Could be useful to link to people who are blind to their privilege. Else a so-so read.
It's a worthwhile riff off the Peggy McIntosh piece. I'm caught by a few of these passages that express a vague hopelessness and the explicit grasping for rationalization in the face of guilt/self-awareness. ...the repetition of the phrase "I congratulate myself..." "I feel like a bastard every time I see it, but I don't take it off the wall. I did something, briefly, and here's my proof. Also, it reminds me to guilt myself. I congratulate myself on being a good person." "Need to put the finishing touches on an essay displaying the self-awareness that totally excuses me from being complacent in the system of extortion and slavery that produces most of my toys.

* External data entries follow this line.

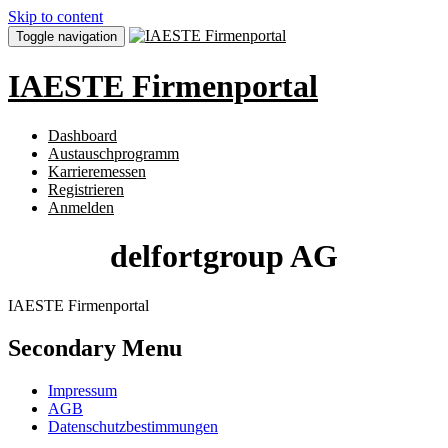
Skip to content
Toggle navigation
IAESTE Firmenportal
Dashboard
Austauschprogramm
Karrieremessen
Registrieren
Anmelden
delfortgroup AG
IAESTE Firmenportal
Secondary Menu
Impressum
AGB
Datenschutzbestimmungen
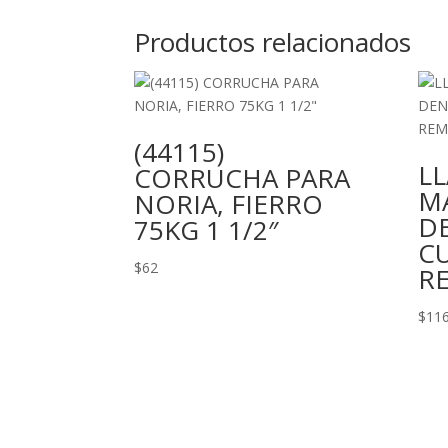
Productos relacionados
(44115)
L
CORRUCHA PARA
M
NORIA, FIERRO
D
75KG 1 1/2″
C
$
62
R
$
11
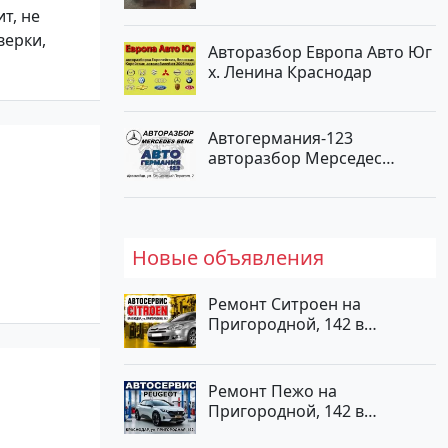
Новотитаровская
т, не
верки,
Авторазбор Европа Авто Юг
х. Ленина Краснодар
Автогермания-123
авторазбор Мерседес
Краснодар
Новые объявления
Ремонт Ситроен на
Пригородной, 142 в
Краснодаре
Ремонт Пежо на
Пригородной, 142 в
Краснодаре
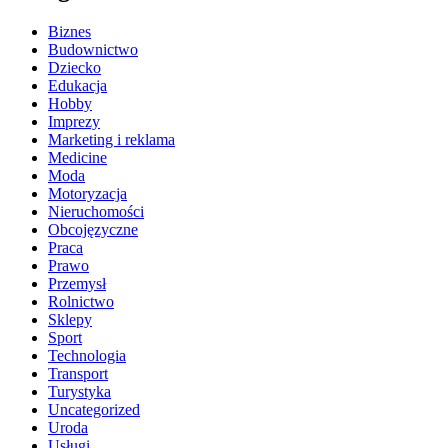
Biznes
Budownictwo
Dziecko
Edukacja
Hobby
Imprezy
Marketing i reklama
Medicine
Moda
Motoryzacja
Nieruchomości
Obcojęzyczne
Praca
Prawo
Przemysł
Rolnictwo
Sklepy
Sport
Technologia
Transport
Turystyka
Uncategorized
Uroda
Usługi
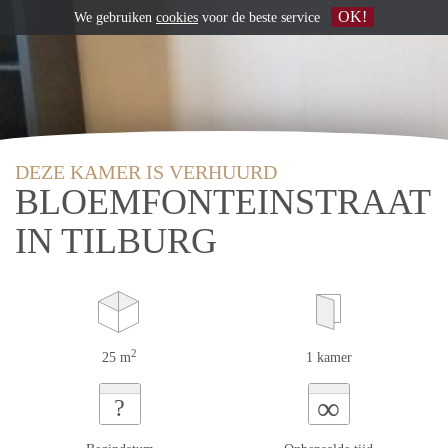
OK!
We gebruiken
cookies
voor de beste service
DEZE KAMER IS VERHUURD
BLOEMFONTEINSTRAAT
IN TILBURG
2
25 m
1 kamer
∞
?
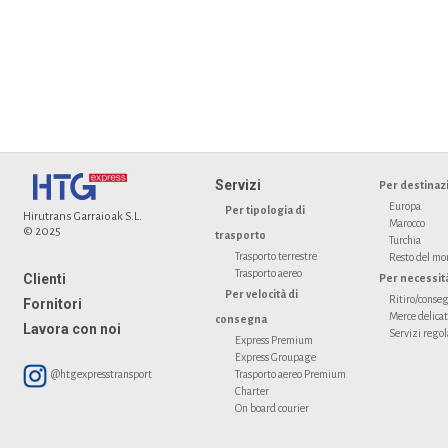
Servizi
Per destinaz
Europa
Per tipologia di
Hirutrans Garraioak S.L.
Marocco
© 2025
trasporto
Turchia
Trasporto terrestre
Resto del m
Trasporto aereo
Clienti
Per necessit
Per velocità di
Ritiro/conseg
Fornitori
Merce delica
consegna
Lavora con noi
Servizi regol
Express Premium
Express Groupage
@htgexpresstransport
Trasporto aereo Premium
Charter
On board courier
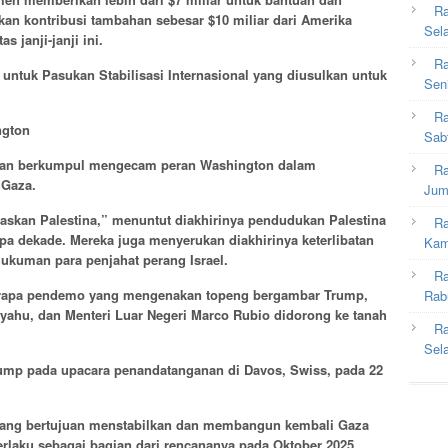
Ra
n kontribusi tambahan sebesar $10 miliar dari Amerika
Sel
s janji-janji ini.
Ra
untuk Pasukan Stabilisasi Internasional yang diusulkan untuk
Sen
Ra
ngton
Sab
tran berkumpul mengecam peran Washington dalam
Ra
 Gaza.
Jum
skan Palestina,” menuntut diakhirinya pendudukan Palestina
Ra
pa dekade. Mereka juga menyerukan diakhirinya keterlibatan
Kam
ukuman para penjahat perang Israel.
Ra
eberapa pendemo yang mengenakan topeng bergambar Trump,
Rab
nyahu, dan Menteri Luar Negeri Marco Rubio didorong ke tanah
Ra
Sel
rump pada upacara penandatanganan di Davos, Swiss, pada 22
 yang bertujuan menstabilkan dan membangun kembali Gaza
erlaku sebagai bagian dari rencananya pada Oktober 2025.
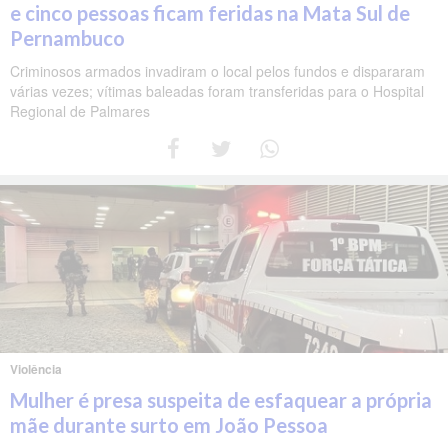
e cinco pessoas ficam feridas na Mata Sul de
Pernambuco
Criminosos armados invadiram o local pelos fundos e dispararam
várias vezes; vítimas baleadas foram transferidas para o Hospital
Regional de Palmares
Violência
Mulher é presa suspeita de esfaquear a própria
mãe durante surto em João Pessoa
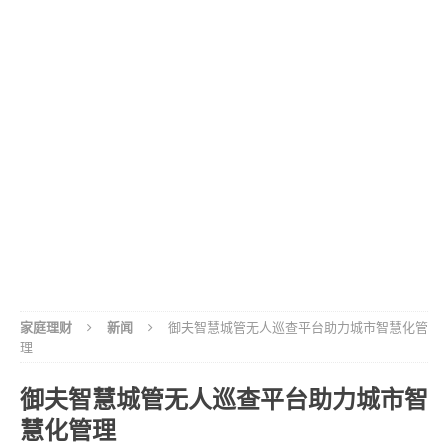
家庭理财
新闻
御夫智慧城管无人巡查平台助力城市智慧化管
理
御夫智慧城管无人巡查平台助力城市智
慧化管理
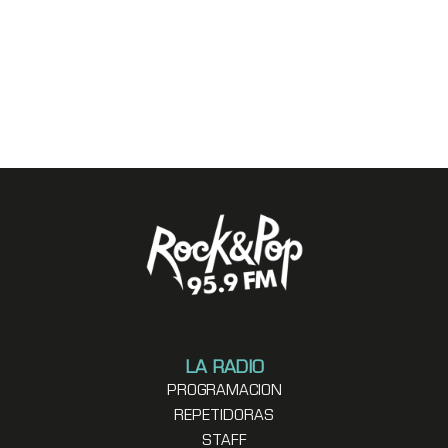
LA RADIO
PROGRAMACION
REPETIDORAS
STAFF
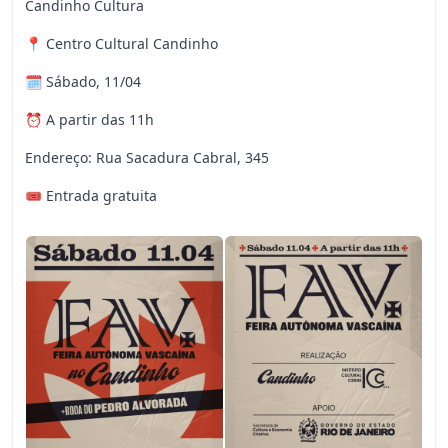
Candinho Cultura
📍 Centro Cultural Candinho
🗓 Sábado, 11/04
⏰ A partir das 11h
Endereço: Rua Sacadura Cabral, 345
🎟 Entrada gratuita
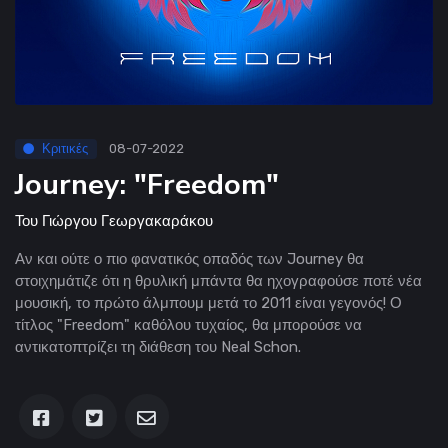
Κριτικές
08-07-2022
Journey: "Freedom"
Του
Γιώργου Γεωργακαράκου
Αν και ούτε ο πιο φανατικός οπαδός των Journey θα
στοιχημάτιζε ότι η θρυλική μπάντα θα ηχογραφούσε ποτέ νέα
μουσική, το πρώτο άλμπουμ μετά το 2011 είναι γεγονός! Ο
τίτλος "Freedom" καθόλου τυχαίος, θα μπορούσε να
αντικατοπτρίζει τη διάθεση του Neal Schon.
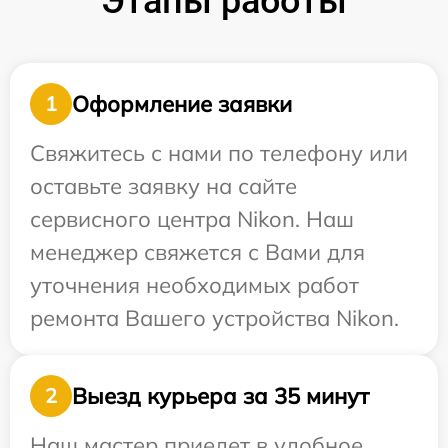
Этапы работы
Оформление заявки
1
Свяжитесь с нами по телефону или
оставьте заявку на сайте
сервисного центра Nikon. Наш
менеджер свяжется с Вами для
уточнения необходимых работ
ремонта Вашего устройства Nikon.
Выезд курьера за 35 минут
2
Наш мастер приедет в удобное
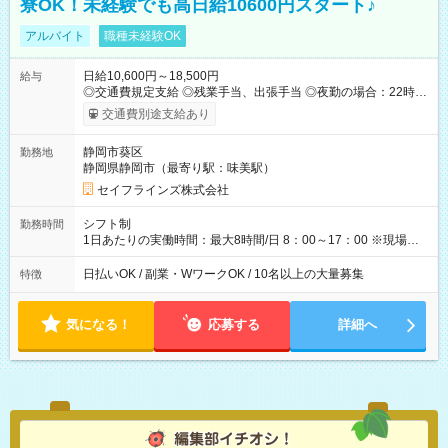
寮OK！未経験でも高日給10600円スタート♪
アルバイト
職種未経験OK
日給10,600円～18,500円
給与
◎交通費規定支給 ◎残業手当、出張手当 ◎夜勤の場合：22時～
翌5時は割増給与 ◎日払い・週払い可(希望者／条件有) ◎食事サ
交通費別途支給あり
ポート ＜月収例＞ 入社3か月：月収28万 入社1年：月収39万 ◎
自分のぺースで勤務可能 週2～OK！あなたの働き方と相談しま
静岡市葵区
勤務地
す♪ ダブルワークも可能です☺ ◎髪色、ピアス、タトゥーOK お
静岡県静岡市（最寄り駅：味美駅）
しゃれも自由に楽しめます！ 【試用期間】試用期間あり 試用期
間の長さ：3ヶ月 雇用形態、給与は本採用時と同じです。
セイフラインズ株式会社
シフト制
勤務時間
1日あたりの実働時間：最大8時間/日 8：00～17：00 ※現場によ
っては多少時間は前後します ▶残業ほとんどなし！ ▶時間より
早く終わることの方が多いと思います。現場によっては午前中
日払いOK / 副業・WワークOK / 10名以上の大量募集
特徴
で終わってしまう場合も。その場合も日給は同額支給！ ▶ご希
望の方は夜勤（21:00～6:00）のお仕事も可能。
気になる！
応募する
詳細へ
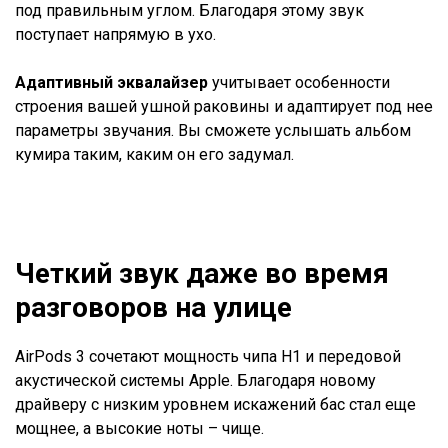
под правильным углом. Благодаря этому звук
поступает напрямую в ухо.
Адаптивный эквалайзер
учитывает особенности
строения вашей ушной раковины и адаптирует под нее
параметры звучания. Вы сможете услышать альбом
кумира таким, каким он его задумал.
Четкий звук даже во время
разговоров на улице
AirPods 3 сочетают мощность чипа Н1 и передовой
акустической системы Apple. Благодаря новому
драйверу с низким уровнем искажений бас стал еще
мощнее, а высокие ноты – чище.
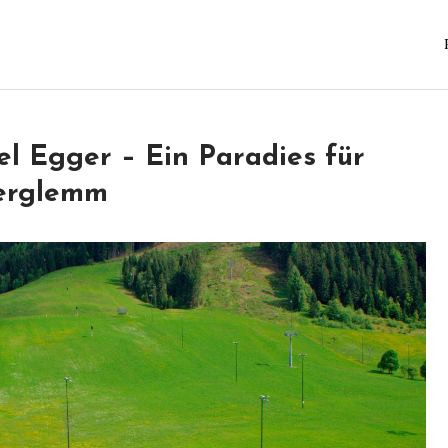
el Egger – Ein Paradies für
terglemm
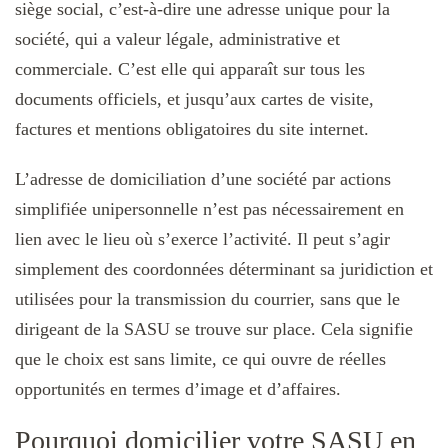
siège social, c’est-à-dire une adresse unique pour la
société, qui a valeur légale, administrative et
commerciale. C’est elle qui apparaît sur tous les
documents officiels, et jusqu’aux cartes de visite,
factures et mentions obligatoires du site internet.
L’adresse de domiciliation d’une société par actions
simplifiée unipersonnelle n’est pas nécessairement en
lien avec le lieu où s’exerce l’activité. Il peut s’agir
simplement des coordonnées déterminant sa juridiction et
utilisées pour la transmission du courrier, sans que le
dirigeant de la SASU se trouve sur place. Cela signifie
que le choix est sans limite, ce qui ouvre de réelles
opportunités en termes d’image et d’affaires.
Pourquoi domicilier votre SASU en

As long as you know your ironic t-shirts are produced by child labor, that's cool, right? It's just a worldlier irony." While the author could be mocking the attitude, my sense is he's processing it as a real problem. I glanced at other parts of his blog and it's a bit more painful to read. Granted it was a small sample, but he relies an bitterness a bit much.
Here is the Peggy McIntosh piece for people who are unfamiliar with it. I don't know whether this is a riff off of Peggy McIntosh's list of privileges or not. I found this author to be showing that this version of a privileged life is pretty awful. I'm caught by a few of these passages that express a vague hopelessness and the explicit grasping for rationalization in the face of guilt/self-awareness.
I think the entire piece is a fiction intending to show hopelessness and emptiness and unhappiness in this so-called life of privilege. It's quite tongue-in-cheeky and full of mock self-awareness, but the picture of privilege that he is deliberately presenting seems to me to be a lonely sad one. ixnar, do you think it is memoir or fiction?